Actually, the Whitestar was definitely not a PHEV. Tesla was convinced of the superiority of the all-EV mode and throughout 2007 they were designing the Whitestar as pure EV. Henrik believed in the PHEV mode, but was hired to design the Whitestar as a full EV. He began his own Karma PHEV design in the summer of 2007, and designed and built the first show car in the Fall of 2007. It was Feb 1, 2008...two weeks AFTER Fisker showed the first Karma at the Detroit Auto Show in January, that Tesla suddenly announced that they would offer both the pure EV Whitestar/Model S and also offer a range-extended vehicle (REV) version. Clearly, they were trying to offset the attention Fisker was getting, or maybe stay ahead in consumer's minds, or maybe they had thought they could do both. In any case, they reversed course on September 17, 2008 and said that the PHEV model required too many battery charge cycles and they wanted to "stick to their knitting" in pure EVs.
Not quite.

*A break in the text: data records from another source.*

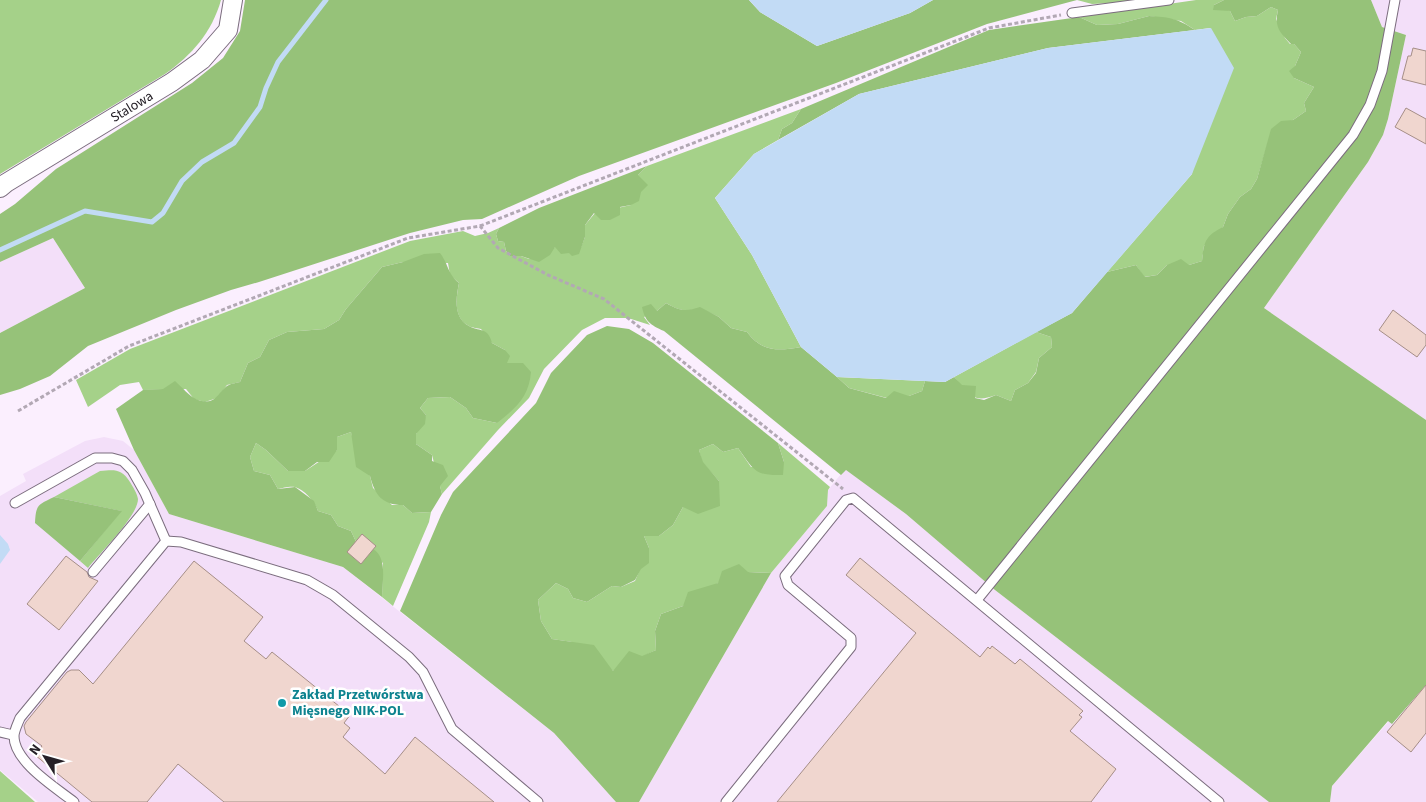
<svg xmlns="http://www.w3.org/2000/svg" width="1426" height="802" font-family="'Source Sans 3',sans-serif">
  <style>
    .built { fill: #f3dff9 }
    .green { fill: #a5d189 }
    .forest { fill: #96c279 }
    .water { fill: #c2dbf5 }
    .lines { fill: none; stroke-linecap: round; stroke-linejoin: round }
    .stream { stroke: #c2dbf5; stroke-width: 5 }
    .building { fill: #f0d6cf; stroke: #a58e87 }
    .service-casing { stroke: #7b6d7e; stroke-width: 11 }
    .minor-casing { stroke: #7b6d7e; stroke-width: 20 }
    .path { stroke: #b2a8b4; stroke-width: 3; stroke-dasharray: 4 2.5; stroke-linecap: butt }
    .service { stroke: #fff; stroke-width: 9 }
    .minor { stroke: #fff; stroke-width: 18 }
    .culture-dot { fill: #0f9aa8; stroke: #fff; stroke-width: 2 }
    .labels { text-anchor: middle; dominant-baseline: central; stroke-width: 5; stroke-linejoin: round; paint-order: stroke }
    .street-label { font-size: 14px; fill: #252027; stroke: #fff }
    .culture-label { font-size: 14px; font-weight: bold; fill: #0d838f; stroke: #fff; text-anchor: start }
  </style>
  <rect width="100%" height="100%" fill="#fbeffe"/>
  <g class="built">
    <polygon points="1371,0 1426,0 1426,420 1264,308 1368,162 1383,135 1388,119 1406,35 1382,27"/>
    <polygon points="53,238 85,288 0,333 0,262"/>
    <polygon points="104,437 123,441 134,450 169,514 343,567 554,733 616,802 38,802 0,770 0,496 26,481 23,474 85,441"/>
    <polygon points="845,469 906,514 995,590 1269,802 639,802 771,573 827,506 828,490"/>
    <polygon points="1426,685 1426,802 1330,802 1332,786 1389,721 1393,724"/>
  </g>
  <g class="green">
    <path d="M0,0H221C212,32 192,55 165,74L0,174Z"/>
    <polygon points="1077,0 1151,0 1151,1 1092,4"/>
    <polygon points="1196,0 1224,0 1214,5 1230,11 1235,21 1246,17 1257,16 1271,7 1278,10 1276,19 1285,38 1290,44 1294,44 1301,52 1295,66 1294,78 1314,87 1304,103 1306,111 1293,120 1272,129 1257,179 1251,189 1240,197 1228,214 1223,227 1204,246 1202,261 1189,265 1167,265 1157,275 1144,277 1136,265 1107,272 1192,174 1210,28 1195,30 1181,21 1149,16 1118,24 1097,25 1079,17"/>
    <path d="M801,109L792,123L782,129L778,140L754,154L715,198L752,255L801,347C778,351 762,352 747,332L731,328L719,317L700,308C685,312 680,311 666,303L657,311L644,317L650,325L628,318H605L582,330L544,369L529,398L498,430L442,494L432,455L416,444V434L426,415L420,408L428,398L450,397L466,408L473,418L497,423L507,364L505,350L492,343L481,329C478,328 472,328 469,326C453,318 456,298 459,283L450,275L448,263L403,262L382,267L346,309L339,320L324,329L287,332L269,340L260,357L248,363L240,382L227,385L217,398L205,402L194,399L186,389L143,390L139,382L120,385L88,407L76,380L130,349L410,241L463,231L475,236L488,233L499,228L496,234L498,241L504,242L506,251L510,256H521L529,259L555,247H581L585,237V225L595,213L631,205L638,175L647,166Z"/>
    <path d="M1036,332L1051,337L1052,347L1039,358L1036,372L1028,383L1015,390L1011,401L996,395C972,404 969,394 954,377Z"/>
    <polygon points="837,377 925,381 922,391 909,396 887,398 849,388"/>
    <path d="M351,432L354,444L370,476L373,488L392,505H403L412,513L431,512L429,522L393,606L382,597L383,563L357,544L351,531L338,526L331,515L318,511C314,501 305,490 295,487C290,486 282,488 278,489L270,475L254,471L250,457L256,443L266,450L288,471H305L337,450V437Z"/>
    <polygon points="778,443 830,487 828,490 827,506 771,573 748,572 718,583 683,606 661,614 655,631 656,650 613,671 572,642 552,639 541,621 538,600 556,583 568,589 573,598 587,602 612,586 621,587 635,581 649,548 644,536 659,536 673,525 683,507 719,481 702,462 699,450 713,444 723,452 738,448 751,467 784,462"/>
    <path d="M100,471C114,470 121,468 130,482C133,487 137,493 138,499C138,516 99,554 88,568L80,561L121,511L54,497Z"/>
    <polygon points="0,771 35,802 0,802"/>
  </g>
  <g class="forest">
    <polygon points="245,0 749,0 760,12 817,46 910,13 933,0 1077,0 987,24 836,83 579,176 482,219 463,220 410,233 259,282 231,290 176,310 88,346 50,376 20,389 0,395 0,333 85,288 53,238 0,262 0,214 15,204 56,169 192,83 223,58 240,31"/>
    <path d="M1224,0H1371L1382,27L1406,35L1388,119L1383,135L1368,162L1264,308L1426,420V685L1392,724L1388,721L1332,786L1330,802H1269L995,590L906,514L846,470L841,475L664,331C650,325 645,321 642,307L651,304L657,311L666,303C680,311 685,312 700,307L719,317L731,328L747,332C762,352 778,351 801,347L837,377L849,388L886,398L894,391L909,396L922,391L925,381L945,382L954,377L962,385L976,386L975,398L984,400L996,395L1011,401L1015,390L1028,383L1036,373L1039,358L1052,347L1051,337L1036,332L1072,313L1107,272L1136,265L1145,277L1157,275L1167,265L1181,259L1189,265L1202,261C1204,242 1205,236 1223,227L1228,214L1240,197L1251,189L1257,179L1271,129L1281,121L1293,120L1306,111L1304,103L1314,87L1294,78L1289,71L1295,66L1301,52L1294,44H1291C1280,32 1274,28 1278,10L1271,7L1257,16L1246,17L1235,21L1230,11L1213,10L1214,5Z"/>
    <path d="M1149,16C1169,17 1177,18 1195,30L1048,48L859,94L778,140L782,129L792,123L801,109L989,30L1079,17L1097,25L1118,24Z"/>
    <polygon points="647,166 638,175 648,185 641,192 639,201 631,205 620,207 620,215 610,220 601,220 594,213 585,225 585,237 579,254 572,256 569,253 561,254 555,247 550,255 539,262 521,256 510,256 506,251 504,242 498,241 496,234 499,228 539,208"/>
    <path d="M440,253C449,265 447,273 459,283C456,298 453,317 469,326C478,332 488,326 492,343L505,350L510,356L507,363H523L531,372C529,397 516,408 497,423L473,418L466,408L450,397L428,398L420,408L426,415L425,424L416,434V444L432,455V461L443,465L448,476L440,486L442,494L431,512L412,513L403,505C382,505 375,495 370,476L356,467L351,432L337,437V450L329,462H317L305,471H288L266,450L256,443L250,457L254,471L270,475L278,489L295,487L314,501L318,511L331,515L338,526L351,531L357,544C362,545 369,546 373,549C388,558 382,582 382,597L343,567L169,514L134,450L116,409L143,390L163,389L175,381C181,386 190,397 196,399C217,408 218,390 229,385C232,383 237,383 240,382L248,363L260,357L269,340L287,332L324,329L339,320L346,309L382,267L403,262L424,254Z"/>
    <path d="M607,326L629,329L653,343L778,443L784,462L783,475C754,476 754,470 738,448L723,452L713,444L699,450L703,462L719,481L720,506L698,514L683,507L673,525L659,536H644L649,548V563L641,569L635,580L621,587L612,586L587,602L573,598L568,589L556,583L538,600L541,621L552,639L594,645L613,671L629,651L642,656L656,650L655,631L661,614L683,606L688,592L718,583L722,571L739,564L748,572L771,573L639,802H616L554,733L400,611L441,515L453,492L536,403L551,373L587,335Z"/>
    <path d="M54,497L122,511L80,561L35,523C36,504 38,505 54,497Z"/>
  </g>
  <g class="water">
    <polygon points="749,0 933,0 910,13 817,46 760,12"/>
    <polygon points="1211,28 1234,68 1192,174 1072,313 945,382 837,377 801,347 752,255 715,198 754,154 859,94 1048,48"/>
    <polygon points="0,535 8,544 10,550 0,564"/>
  </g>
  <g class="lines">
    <polyline class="stream" points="0,250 85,211 152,222 163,213 182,181 202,162 234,143 260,107 266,88 278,62 326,0"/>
  </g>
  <g class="building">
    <polygon points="1413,48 1426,51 1426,85 1402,79 1408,56 1411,56"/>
    <polygon points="1406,108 1426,119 1426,144 1395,127"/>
    <polygon points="1393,310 1426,335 1426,345 1417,357 1379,330"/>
    <polygon points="362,534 376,546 361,564 347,552"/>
    <polygon points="66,556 87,572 89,577 98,581 59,630 27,604"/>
    <polygon points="860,558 980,657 988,647 990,649 992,646 1015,664 1020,659 1083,711 1079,715 1082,717 1070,731 1116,769 1091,802 777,802 916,633 846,575"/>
    <polygon points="194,561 263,617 244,641 266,659 272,652 350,715 344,723 350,728 343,737 385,774 415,737 494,802 224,802 178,764 147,802 92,802 35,755 42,746 26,734 24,726 26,722 67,672 71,670 79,670 93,684"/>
    <polygon points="1426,685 1426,733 1411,752 1387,732"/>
  </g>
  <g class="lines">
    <defs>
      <g id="service">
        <polyline points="1072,13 1169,0"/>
        <polyline points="15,503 95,458 112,458 123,461 132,470 145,493 166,541"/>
        <polyline points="93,572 150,504"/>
        <polyline points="977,600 1353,135 1370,105 1382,71 1395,0"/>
        <polyline points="0,732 13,735"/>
        <path d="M74,802C55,787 14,762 14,736C14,731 18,723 20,718L166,541L181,542L307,580L333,595L409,657L423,672L452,729L538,802"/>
        <polyline points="726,802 851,647 851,638 788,585 785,576 846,500 853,498 1219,802"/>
      </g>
      <polyline id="minor" points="0,188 6,183 172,82 202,60 228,30 233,0"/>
    </defs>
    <use href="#service" class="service-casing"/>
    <use href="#minor" class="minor-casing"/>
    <g class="path">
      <polyline points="480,226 989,28 1061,15"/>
      <polyline points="18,411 129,346 408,238 480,226 498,248 548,275 604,299 843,489"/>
    </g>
    <use href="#service" class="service"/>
    <use href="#minor" class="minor"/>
  </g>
  <circle class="culture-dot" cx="282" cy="703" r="5"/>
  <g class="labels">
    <g class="street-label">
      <text transform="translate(132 107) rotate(-31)">Stalowa</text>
    </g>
    <g class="culture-label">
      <text x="292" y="695">Zakład Przetwórstwa<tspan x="292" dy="16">Mięsnego NIK-POL</tspan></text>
    </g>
  </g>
  <g transform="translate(45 757) rotate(307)" stroke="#ffffff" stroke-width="4" paint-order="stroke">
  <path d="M0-4L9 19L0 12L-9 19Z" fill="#252027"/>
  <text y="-8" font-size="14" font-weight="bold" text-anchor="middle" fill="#252027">N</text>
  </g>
</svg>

Martin Eberhard had floated the idea in at least one of the blogs back then by praising the concept of the Volt and encouraging the "range extended EV" label for PHEVs. (Something that irked the EV purists.) Tesla didn't think they could get the cost down and still have an acceptable range.

Here's an article from Dec 2007 that hints about it:
http://news.cnet.com/8301-11128_3-9830222-54.html
Tesla Motors helped bring the concept of the all-electric vehicle back from the dead, but it appears they also have gas on their minds.

Speaking at the ThinkGreen conference in San Francisco, vice president of finance Mike Taylor told an audience that the GM Volt is "a really good way" of extending the range on electric sedans in a cost-effective way.
Anyhow I didn't mean to imply anything related to that Tesla-Fisker lawsuit if that's what you're driving at.